La proposition de loi du Parti socialiste N° 296 (dite PPL Leroux) permettant aux mutuelles, comme peuvent déjà le faire les assurances privées santé, de proposer des remboursements différentiés aux patients selon qu’ils consultent ou pas un professionnel ou un établissement de santé accrédité par le réseau de santé, est examinée depuis le 28 novembre à l’Assemblée nationale, après une intense mobilisation.

Cette tentative de "privatisation” du système de soins par les organismes de protection complémentaires en premier lieu desquels figurent les mutuelles, en catimini, sans débat, a mis la profession à feu et à sang. Les opposants à cet accord se sont tous retrouvés dans une lutte acharnée contre l’appétit des mutuelles suspectées de vouloir mater les médecins en négociant leurs tarifs à la baisse, leur imposer un cahier des charges qui n’a d’autre finalité que de faire baisser le coût des soins, privilégier leurs adhérents en leur proposant un bonus de remboursement, bref, briser le libre choix en imposant leur loi. La finalité économique semble évidente  même si l’argument mis en avant par les mutuelles est celui de la réduction du reste à charge du patient, facteur de renoncement aux soins. Autre élément qui a contribué à souffler sur les braises : l’opacité des comptes. Lors du Congrès de la Mutualité à Nice, Marisol Touraine a accordé un an de délai supplémentaire aux mutuelles, pour satisfaire à l’obligation de publier dès 2013, leurs frais de gestion. Une obligation qui leur avait été imposée par Xavier Bertrand, au plus fort du conflit autour du secteur optionnel. Or, les frais de gestion des mutuelles, frais de prospection et de publicité obligent, dépassent les 20 %, comme ceux des assurances privées…

A l’issue de leur troisième manifestation parisienne, le 20 novembre dernier, les internes de l’Isnih et les chefs de cliniques de l’Isncca ont été reçus par Marisol Touraine. Après plusieurs heures de discussions avec les membres de son cabinet, ils en sont repartis avec la promesse qu’un amendement serait déposé par Catherine Lemorton, la présidente de la Commission des affaires sociales de l’Assemblée nationale, excluant des soins médicaux, des remboursements différentiés des réseaux de santé mutualistes. Plusieurs amendements ont en fait été déposés par la commission, qui introduisent une clause de sauvegarde de la liberté de choix du patient, en élargissant son application à tous les organismes complémentaires, mutuelles, assureurs ou instituts de prévoyance. En outre, les honoraires médicaux seront exclus du champ de la contractualisation. La CSMF, signataire de l’avenant N° 8 et très opposée à la main mise de la Mutualité dans le système de santé, s’est immédiatement félicitée de ces garanties apportées par la commission, tout en continuant de considérer que cette proposition de loi reste “dangereuse et inacceptable”. La CSMF souhaite que les contrats et les conventions des complémentaires santé fassent l’objet d’une négociation nationale avec les syndicats représentatifs, avant d’être proposés à l’adhésion individuelle des praticiens.

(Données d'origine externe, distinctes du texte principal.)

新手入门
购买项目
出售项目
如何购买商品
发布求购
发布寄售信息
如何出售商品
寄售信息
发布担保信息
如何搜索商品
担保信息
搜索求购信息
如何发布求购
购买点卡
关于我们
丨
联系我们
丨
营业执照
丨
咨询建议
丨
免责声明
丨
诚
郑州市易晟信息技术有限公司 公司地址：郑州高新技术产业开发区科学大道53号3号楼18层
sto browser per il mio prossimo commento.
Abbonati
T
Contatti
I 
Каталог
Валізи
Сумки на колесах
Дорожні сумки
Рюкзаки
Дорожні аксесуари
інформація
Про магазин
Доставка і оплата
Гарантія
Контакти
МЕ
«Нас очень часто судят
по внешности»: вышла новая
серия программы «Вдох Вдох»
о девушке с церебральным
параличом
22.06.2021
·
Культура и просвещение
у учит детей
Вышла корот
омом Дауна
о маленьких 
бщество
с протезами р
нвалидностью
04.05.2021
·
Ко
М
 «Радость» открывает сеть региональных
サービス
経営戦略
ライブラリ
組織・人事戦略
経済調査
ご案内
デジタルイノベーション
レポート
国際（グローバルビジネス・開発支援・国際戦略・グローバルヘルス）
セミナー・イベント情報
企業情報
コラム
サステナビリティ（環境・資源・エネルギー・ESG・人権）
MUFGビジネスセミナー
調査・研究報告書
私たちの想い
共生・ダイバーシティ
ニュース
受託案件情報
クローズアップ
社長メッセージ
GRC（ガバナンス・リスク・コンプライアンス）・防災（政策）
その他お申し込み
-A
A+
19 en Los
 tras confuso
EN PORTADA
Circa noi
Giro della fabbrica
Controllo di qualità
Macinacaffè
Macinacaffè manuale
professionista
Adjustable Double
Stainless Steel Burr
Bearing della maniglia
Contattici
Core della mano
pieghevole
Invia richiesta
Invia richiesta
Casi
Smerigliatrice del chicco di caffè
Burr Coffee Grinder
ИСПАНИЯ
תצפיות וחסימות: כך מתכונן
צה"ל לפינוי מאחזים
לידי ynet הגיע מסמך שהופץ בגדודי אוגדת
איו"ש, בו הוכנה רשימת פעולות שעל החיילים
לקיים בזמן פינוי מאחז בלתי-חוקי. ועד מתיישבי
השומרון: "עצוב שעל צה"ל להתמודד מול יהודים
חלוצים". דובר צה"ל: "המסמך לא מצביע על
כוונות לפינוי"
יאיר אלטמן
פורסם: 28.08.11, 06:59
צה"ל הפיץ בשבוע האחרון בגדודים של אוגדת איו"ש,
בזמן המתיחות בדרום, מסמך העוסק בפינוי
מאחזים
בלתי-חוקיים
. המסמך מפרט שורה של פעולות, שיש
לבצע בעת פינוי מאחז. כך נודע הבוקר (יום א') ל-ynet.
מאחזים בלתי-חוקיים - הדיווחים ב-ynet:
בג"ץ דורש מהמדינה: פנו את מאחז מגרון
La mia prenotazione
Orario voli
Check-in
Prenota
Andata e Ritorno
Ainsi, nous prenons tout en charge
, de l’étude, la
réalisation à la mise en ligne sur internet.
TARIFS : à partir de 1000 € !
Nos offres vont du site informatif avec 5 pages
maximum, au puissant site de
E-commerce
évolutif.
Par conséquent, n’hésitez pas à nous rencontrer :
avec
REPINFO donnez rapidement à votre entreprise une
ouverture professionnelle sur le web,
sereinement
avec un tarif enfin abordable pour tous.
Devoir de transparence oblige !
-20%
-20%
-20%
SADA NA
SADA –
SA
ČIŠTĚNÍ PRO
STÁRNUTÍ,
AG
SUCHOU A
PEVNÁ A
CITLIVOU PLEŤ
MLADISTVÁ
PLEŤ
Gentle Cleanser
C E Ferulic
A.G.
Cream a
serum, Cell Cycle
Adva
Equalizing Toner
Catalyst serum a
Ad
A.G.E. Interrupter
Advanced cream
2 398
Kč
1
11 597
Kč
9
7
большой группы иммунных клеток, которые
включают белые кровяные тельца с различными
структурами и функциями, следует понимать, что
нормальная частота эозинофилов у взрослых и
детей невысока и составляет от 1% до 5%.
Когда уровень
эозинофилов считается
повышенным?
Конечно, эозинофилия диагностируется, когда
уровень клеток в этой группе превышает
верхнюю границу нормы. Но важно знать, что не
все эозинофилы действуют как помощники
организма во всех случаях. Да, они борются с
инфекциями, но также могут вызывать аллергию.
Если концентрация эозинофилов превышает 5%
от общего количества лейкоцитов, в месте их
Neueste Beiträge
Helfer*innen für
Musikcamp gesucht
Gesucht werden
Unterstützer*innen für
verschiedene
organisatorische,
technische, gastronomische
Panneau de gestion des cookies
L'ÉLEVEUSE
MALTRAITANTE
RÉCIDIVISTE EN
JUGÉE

Maisla Mutualité n’est pas contente du tout et elle demande aux parlementaires de ne pas entraver la “liberté conventionnelle (avec les professions de santé. Ndlr) et ce dans l’intérêt de tous”. Dans un communiqué diffusé après avoir pris connaissance des différents amendements déposés supprimant notamment la possibilité de différentiation de remboursement pour les soins médicaux, elle repousse le texte tel qu’il a été adopté par la commission des Affaires sociales. « La Mutualité française ne peut accepter de limitation à la liberté contractuelle seule de nature à faciliter l’accès des Français à des soins de qualité à un cout maîtrisé » informe-t-elle en s’inquiétant de “l’instrumentalisation du débat”. Elle se veut au contraire rassurante sur ses intentions : “il ne s’agit pas d’aller à l’encontre du système conventionnel (….) ou de le perturber, mais de le renforcer notamment dans les secteurs où l’assurance maladie obligatoire n’intervient plus à un niveau suffisant”, précise-t-elle en ajoutant qu’elle soutiendra “tous les dispositifs renforçant l’information et l’évaluation”.